If you would like to invest in the FTSE 100 index via an exchange-traded fund (ETF) then HSBC FTSE 100 UCITS ETF (HUKX) could be a good option. The ETF has returned 20.8% in five years and charges a fee of 0.07%.
5 October – ASOS (ASC) posts its full-year results at a time when the normalisation of retail trade appears to have affected its trading. The firm had a banner year in 2020. With most high-street competitors barred from trading, customers flocked to ASOS as an online alternative. The business has begun reframing its unique selling point as a digital department store, with big ranges of well-known clothing brands. Further to that it has announced its intention to burnish its ESG credentials. In September the firm committed to ‘ambitious new ESG goals to reach by 2030.’ This comes as big online competitors struggle against worker abuse scandals.

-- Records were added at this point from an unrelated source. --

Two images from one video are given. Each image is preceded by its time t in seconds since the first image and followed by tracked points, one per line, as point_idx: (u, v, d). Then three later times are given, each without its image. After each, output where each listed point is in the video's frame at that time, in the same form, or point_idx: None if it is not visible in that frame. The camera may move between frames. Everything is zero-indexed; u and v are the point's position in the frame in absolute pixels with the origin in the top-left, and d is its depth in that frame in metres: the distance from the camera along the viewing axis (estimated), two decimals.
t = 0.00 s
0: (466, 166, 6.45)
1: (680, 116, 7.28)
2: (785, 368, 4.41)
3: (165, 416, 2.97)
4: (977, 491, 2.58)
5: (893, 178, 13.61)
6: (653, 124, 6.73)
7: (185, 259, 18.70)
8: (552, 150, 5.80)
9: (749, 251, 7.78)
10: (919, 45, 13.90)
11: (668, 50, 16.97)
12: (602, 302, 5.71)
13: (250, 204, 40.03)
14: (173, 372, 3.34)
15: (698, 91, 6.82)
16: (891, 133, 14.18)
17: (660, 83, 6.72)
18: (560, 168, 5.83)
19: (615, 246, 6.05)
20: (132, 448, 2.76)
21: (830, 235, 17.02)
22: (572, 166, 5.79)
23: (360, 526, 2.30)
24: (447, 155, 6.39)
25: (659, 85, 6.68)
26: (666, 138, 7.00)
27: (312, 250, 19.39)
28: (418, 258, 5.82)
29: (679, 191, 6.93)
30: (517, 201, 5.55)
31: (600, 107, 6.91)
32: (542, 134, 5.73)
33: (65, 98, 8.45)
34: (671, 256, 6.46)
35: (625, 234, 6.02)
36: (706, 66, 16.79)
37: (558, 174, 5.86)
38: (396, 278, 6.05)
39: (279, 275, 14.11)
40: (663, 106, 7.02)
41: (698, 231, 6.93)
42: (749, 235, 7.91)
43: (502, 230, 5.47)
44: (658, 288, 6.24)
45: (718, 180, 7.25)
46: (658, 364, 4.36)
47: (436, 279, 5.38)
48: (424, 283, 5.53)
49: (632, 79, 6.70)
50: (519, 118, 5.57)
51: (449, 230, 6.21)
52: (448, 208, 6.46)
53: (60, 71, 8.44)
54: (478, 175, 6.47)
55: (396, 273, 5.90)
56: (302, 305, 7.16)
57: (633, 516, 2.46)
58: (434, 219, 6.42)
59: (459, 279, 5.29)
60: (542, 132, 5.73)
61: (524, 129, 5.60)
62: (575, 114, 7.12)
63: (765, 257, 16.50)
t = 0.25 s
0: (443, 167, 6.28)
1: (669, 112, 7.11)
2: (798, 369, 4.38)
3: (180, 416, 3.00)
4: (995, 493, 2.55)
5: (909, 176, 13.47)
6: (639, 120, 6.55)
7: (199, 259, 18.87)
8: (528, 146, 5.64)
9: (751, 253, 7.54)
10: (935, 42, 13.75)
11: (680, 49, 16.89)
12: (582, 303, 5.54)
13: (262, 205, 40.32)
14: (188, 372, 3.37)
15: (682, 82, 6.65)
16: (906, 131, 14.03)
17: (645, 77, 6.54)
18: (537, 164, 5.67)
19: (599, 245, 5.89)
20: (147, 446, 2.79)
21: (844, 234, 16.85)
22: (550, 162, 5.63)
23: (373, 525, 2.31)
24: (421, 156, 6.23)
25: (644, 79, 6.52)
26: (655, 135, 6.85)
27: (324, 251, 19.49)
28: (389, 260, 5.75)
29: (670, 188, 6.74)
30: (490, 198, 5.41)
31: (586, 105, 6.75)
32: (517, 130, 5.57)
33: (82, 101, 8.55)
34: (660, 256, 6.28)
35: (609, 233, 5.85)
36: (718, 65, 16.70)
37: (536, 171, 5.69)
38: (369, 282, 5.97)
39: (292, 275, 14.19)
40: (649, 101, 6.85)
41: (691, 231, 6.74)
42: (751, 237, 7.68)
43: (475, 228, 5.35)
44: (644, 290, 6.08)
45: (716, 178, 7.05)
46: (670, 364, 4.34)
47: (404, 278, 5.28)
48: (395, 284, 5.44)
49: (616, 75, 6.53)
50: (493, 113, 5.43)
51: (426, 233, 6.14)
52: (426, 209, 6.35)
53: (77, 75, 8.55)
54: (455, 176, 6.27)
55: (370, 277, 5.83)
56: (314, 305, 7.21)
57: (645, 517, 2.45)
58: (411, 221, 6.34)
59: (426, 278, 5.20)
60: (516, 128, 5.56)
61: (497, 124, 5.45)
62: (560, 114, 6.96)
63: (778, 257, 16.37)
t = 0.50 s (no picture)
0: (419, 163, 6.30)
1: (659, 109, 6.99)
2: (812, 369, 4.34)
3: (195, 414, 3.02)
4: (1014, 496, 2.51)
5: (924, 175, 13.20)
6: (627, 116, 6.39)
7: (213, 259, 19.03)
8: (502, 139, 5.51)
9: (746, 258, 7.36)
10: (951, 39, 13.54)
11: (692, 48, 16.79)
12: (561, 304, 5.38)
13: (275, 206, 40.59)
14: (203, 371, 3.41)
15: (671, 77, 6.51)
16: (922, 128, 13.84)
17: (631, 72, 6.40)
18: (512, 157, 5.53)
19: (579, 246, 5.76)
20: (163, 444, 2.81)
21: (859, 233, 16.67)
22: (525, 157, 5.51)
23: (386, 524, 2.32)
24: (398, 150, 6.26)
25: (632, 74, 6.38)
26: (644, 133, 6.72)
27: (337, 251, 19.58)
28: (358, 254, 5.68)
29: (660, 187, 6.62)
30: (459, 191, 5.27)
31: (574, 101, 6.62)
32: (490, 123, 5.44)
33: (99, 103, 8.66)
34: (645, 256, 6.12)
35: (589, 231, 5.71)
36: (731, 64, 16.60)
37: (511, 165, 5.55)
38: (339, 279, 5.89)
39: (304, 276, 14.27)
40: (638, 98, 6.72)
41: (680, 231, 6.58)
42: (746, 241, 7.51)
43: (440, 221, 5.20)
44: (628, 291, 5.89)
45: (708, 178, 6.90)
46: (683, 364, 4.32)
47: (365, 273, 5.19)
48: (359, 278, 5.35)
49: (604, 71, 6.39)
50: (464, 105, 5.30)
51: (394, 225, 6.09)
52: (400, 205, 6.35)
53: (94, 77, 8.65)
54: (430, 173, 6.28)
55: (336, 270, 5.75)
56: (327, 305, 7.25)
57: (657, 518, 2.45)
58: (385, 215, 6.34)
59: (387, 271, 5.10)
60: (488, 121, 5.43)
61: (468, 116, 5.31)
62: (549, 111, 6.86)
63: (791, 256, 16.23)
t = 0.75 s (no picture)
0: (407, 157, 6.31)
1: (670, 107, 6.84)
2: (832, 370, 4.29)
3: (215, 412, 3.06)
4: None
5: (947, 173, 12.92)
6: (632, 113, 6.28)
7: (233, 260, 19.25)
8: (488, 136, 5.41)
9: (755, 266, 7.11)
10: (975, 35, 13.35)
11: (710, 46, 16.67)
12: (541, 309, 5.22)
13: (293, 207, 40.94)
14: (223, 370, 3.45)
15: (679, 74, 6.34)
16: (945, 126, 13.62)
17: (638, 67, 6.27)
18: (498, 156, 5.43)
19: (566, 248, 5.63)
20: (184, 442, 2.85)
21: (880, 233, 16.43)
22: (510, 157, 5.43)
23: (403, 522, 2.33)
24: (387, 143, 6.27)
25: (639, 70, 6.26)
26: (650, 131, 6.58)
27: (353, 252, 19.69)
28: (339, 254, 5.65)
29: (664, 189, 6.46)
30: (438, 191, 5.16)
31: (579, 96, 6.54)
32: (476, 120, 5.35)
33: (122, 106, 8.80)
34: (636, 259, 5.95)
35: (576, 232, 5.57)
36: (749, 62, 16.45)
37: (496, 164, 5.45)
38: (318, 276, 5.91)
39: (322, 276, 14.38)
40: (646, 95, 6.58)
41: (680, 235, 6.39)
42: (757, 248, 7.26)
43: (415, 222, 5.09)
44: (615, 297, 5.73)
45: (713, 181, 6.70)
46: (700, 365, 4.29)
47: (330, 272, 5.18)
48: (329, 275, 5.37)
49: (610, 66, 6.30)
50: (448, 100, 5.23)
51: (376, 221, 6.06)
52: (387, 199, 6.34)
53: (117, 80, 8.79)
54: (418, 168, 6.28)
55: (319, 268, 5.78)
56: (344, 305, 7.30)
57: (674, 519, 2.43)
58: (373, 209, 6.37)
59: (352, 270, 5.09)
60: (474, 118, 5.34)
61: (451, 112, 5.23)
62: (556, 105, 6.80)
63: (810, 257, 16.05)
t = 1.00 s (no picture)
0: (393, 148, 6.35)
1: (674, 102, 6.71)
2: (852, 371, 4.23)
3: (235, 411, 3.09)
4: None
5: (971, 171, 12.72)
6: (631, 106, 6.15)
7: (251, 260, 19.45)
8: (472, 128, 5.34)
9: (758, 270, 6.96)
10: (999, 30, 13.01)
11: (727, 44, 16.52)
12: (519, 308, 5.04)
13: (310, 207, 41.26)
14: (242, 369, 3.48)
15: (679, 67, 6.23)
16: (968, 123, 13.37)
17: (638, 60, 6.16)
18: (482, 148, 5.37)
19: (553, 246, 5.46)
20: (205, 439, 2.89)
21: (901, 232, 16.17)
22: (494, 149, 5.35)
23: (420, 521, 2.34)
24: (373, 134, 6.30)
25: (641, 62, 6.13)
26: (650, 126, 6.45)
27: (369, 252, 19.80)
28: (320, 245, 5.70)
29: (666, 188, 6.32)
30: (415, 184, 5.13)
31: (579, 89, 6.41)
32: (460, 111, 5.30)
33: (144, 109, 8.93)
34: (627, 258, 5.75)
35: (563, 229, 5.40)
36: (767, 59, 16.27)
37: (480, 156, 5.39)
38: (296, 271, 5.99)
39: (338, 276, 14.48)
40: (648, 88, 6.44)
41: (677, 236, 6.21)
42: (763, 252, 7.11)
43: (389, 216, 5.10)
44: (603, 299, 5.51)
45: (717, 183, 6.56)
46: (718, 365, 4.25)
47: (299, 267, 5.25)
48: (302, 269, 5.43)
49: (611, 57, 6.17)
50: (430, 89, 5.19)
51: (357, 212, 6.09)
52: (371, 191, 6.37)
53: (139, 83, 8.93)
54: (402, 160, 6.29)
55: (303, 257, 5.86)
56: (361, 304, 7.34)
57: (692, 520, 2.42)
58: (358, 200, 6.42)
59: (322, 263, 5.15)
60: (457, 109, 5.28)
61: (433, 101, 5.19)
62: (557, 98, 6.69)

6 October – Dunelm (DNLM) gives a trading update as its bumper performance continues. The firm rode out the storm of lockdowns in 2020 well and has returned spectacularly for investors, offering special dividends amid soaring demand. The company has blended online retail with physical out-of-town locations to maximise its profits. The firm caters to a mid-range furnishings market that is extremely popular. That being said, with people spending less time at home as life returns to normal, it remains to be seen whether demand for home improvements will be sustained.